AUFGABENLISTE -
a) Fasse im Textauszug über den Jugendstil den Absatz, der mit „Der Jugendstil setzt sich anfangs“ beginnt, kürzer zusammen. Alle wesentlichen Fakten sollen erhalten bleiben.
b) Gib den Textauszug über den Jugendstil von „Beiden Stilrichtungen ist“ bis „die maschinelle Produktion.“ wieder. Tausche dabei „Künstler“ gegen „Gestalter“ aus.

VORLIEGENDER AUSZUG -
Der Jugendstil setzt sich anfangs der neunziger Jahre in fast allen europäischen Ländern durch. Seine Blüte erlebt er um die Jahrhundertwende. In den folgenden Jahren verfällt er rasch und bei Ausbruch des ersten Weltkrieges ist er vollständig verlöscht.

Anregungen aus der Gotik, aber auch aus der Kunst Ostasiens und Japans werden aufgenommen und verarbeitet. Manche Ornamentform wie Knorpel und Kartusche können ihre Herkunft aus dem Rokoko nicht verleugnen. Es existieren zwei Stiltendenzen nebeneinander:

  • Der weiche, florale Stil, der vor allem in Frankreich und Belgien gepflegt wird und der gemeinhin als typischer Jugendstil gilt. Die Dekorationsmotive sind der Natur entlehn, weich und kurvig geschwungen. Pflanzen und Tiere werden gerne auch für die Beschläge aufgegriffen und stilisiert.

  • Der geometrische, harte Stil hat seine Wurzeln einerseits in Schottland, andrerseits in Österreich und Deutschland. Bei dieser Variante des Jungendstils werden ausschliesslich geometrische Figuren als Ornament verwendet.
     

Beiden Stilrichtungen ist die Rolle des Ornaments und des Möbelbeschlag gemeinsam. Der Beschlag wird wohlproportioniert auf die Fläche des Möbels gesetzt. Er hat einen hohen dekorativen Wert. Der ästhetisch und qualitativ hochstehende Möbelbeschlag wird entsprechend den hohen Ansprüchen der Künstler und Kunsthandwerker von Hand gefertigt. Aber auch die industriell fabrizierte Massenware ist oft von sehr ansprechender Gestalt; besonders die einfachen, geometrischen Formen eignen sich für die maschinelle Produktion.

AUSGANGSDATEN -
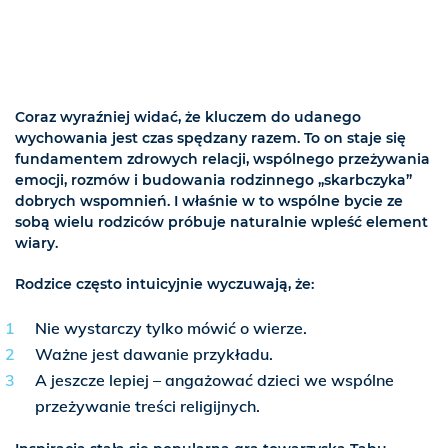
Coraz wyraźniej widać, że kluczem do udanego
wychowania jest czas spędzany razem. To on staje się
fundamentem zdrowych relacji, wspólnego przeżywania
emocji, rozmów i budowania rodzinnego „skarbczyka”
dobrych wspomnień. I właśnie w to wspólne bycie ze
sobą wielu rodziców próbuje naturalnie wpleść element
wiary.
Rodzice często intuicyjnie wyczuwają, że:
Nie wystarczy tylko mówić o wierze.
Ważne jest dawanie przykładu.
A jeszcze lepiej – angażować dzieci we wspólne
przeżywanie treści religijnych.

---

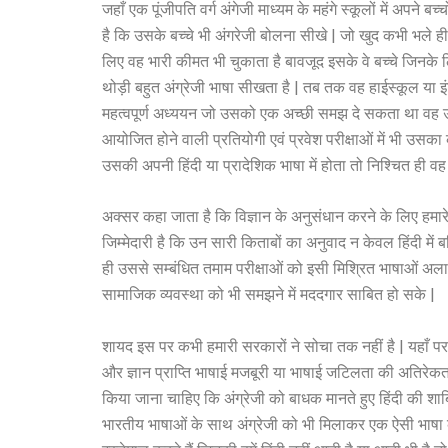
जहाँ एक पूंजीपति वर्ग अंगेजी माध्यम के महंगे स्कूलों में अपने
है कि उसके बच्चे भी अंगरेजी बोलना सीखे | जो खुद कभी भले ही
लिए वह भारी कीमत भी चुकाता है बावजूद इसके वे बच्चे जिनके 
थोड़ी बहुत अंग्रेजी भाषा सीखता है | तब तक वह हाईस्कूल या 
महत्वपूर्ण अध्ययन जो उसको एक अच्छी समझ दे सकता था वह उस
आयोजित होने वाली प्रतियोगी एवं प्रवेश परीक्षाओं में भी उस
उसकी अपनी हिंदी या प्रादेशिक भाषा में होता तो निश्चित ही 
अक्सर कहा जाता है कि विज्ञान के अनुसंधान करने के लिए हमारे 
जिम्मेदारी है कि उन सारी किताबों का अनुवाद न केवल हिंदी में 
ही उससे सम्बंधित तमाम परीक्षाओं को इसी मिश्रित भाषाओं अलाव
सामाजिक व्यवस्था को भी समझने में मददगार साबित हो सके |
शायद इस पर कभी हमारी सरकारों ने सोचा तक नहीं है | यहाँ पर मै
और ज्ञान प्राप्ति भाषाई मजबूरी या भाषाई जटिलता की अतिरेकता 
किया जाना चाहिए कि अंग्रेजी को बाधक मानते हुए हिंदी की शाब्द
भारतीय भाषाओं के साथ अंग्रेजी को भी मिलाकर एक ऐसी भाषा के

LÖSUNGEN -
a) Der Jugendstil setzt sich Anfang der neunziger Jahre in fast ganz Europa durch. Um die Jahrhundertwende erreicht er seine Blüte, verfällt danach rasch und ist bei Ausbruch des Ersten Weltkriegs vollständig erloschen.

b)
Beiden Stilrichtungen ist die Rolle des Ornaments und des Möbelbeschlag gemeinsam. Der Beschlag wird wohlproportioniert auf die Fläche des Möbels gesetzt. Er hat einen hohen dekorativen Wert. Der ästhetisch und qualitativ hochstehende Möbelbeschlag wird entsprechend den hohen Ansprüchen der Gestalter und Kunsthandwerker von Hand gefertigt. Aber auch die industriell fabrizierte Massenware ist oft von sehr ansprechender Gestalt; besonders die einfachen, geometrischen Formen eignen sich für die maschinelle Produktion.